Gather every line in the material below that contains the string "pixels".

--- Start of Task inputs ---

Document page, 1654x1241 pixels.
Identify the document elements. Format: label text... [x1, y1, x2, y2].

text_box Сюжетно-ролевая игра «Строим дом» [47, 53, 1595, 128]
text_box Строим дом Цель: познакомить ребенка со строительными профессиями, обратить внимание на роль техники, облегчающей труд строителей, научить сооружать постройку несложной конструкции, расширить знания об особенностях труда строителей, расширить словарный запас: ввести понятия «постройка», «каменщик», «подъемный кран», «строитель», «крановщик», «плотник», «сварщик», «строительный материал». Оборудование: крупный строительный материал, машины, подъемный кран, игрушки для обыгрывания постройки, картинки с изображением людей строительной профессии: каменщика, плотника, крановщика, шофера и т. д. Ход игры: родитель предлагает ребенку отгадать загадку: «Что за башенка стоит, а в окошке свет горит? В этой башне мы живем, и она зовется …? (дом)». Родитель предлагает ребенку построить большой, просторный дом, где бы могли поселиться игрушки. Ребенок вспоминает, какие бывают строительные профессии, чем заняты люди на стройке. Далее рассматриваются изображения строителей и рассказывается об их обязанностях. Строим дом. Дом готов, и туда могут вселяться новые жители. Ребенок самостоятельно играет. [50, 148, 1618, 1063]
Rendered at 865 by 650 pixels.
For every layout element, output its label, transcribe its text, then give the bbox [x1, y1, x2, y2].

--- End of Task inputs ---

## [Completed task]
Document page, 1654x1241 pixels.
Rendered at 865 by 650 pixels.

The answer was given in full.